OMG.......That's truly unbelievable!!! You really should bring that up to the local management, AND corporate, because that is really unforgiveable. WTF is the reason for having confirmation numbers if they don't confirm anything?!?!?!?

Unreal. I hope your daughter is feeling better though!!

http://vanilladreams.typepad.com/

 
At 11:58 PM, Blogger Meg Falciani said...

OMG Meg, I'm dying here. I've been gorging on your blog for the last hour, and can't see straight for the tears of laughter.

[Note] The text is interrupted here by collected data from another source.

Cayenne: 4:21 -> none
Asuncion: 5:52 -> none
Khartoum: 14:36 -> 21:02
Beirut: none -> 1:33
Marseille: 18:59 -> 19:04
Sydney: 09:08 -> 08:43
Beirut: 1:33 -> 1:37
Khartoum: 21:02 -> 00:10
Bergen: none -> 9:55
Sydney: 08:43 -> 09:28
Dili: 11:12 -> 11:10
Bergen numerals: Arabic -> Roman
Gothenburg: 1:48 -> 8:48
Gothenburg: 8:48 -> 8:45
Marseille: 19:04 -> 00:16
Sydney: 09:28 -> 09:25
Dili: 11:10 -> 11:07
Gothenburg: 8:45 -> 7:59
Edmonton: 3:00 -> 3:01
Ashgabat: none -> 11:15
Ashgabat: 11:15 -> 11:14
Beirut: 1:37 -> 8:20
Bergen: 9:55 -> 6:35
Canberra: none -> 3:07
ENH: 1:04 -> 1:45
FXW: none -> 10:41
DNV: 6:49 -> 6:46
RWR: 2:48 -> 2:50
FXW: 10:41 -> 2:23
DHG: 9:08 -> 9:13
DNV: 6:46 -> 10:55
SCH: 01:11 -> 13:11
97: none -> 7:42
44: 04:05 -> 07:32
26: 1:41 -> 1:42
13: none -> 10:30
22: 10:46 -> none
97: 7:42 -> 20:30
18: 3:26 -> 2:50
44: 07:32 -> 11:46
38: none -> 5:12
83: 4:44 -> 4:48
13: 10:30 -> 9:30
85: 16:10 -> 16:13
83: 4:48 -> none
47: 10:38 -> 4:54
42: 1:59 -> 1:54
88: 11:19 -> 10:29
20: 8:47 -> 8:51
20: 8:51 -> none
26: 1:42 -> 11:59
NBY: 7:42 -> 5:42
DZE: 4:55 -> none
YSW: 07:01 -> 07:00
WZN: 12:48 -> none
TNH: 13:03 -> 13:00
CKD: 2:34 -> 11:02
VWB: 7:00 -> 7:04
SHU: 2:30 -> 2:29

FWIW, it's not just your CVS that is full of idiots. Ours has lost numerous electronic scrips, too. Not to mention, the other day, DH went to pick up C's asthma meds. They couldn't find them in the little holding bin. So the checkout chickie looks up the history. Nada. No record of the scrip. (It was a paper scrip that DH dropped off himself.) She looks at "*entire* month of July" and sees nothing. DH says, um, first of all, I dropped it off *yesterday*--JUNE 30th, so maybe it's back in June?? Whaddaya know!! There it is. But she still can't find it. Finally after asking every other pharmacist, the missing bag is found. It's over in the "oversized" pile. Whouda thunk? It's only 2 boxes of Pulmicort and 4 boxes of Albuterol, all stuffed into a large brown bag. (I'm not sure which was more depressing--that the bag was "missing" or that I am now buying meds by the grocery-bag-ful. AY.

Keep blogging--I'm looking forward to more installments. Hope Rora and your tushie are feeling better.

 
At 3:41 PM, Anonymous Anonymous said...

Hi Meg~ found your blog through the peeonastick website (which i am TOTALLY addicted to by the way) and find you completely hilarious.

But back to the comment @ hand, I had the same thing happen with me at Walgreens they sent me a confirmation email saying that my prescription was ready for pick-up get there and no one knows anything about it. SO frustrating.

Anyway ~ keep up your blogs, your great

Bye ~ Amanda

 
At 11:38 AM, Blogger Meagan said...

Do you have a serious problem? Don't assume that you know how the computer system works, it is a computer system that has been adapted and chosen by pharmacies and doctors alike. Had your physician just called in the script it would have been ready sooner, but no he had to escript it, and although they may have sent it at 6pm it can take hours to be received by the pharmacy. Why do act like you are so entitled, I understand isolated incidents but you complain too much and are putting the blame on one company.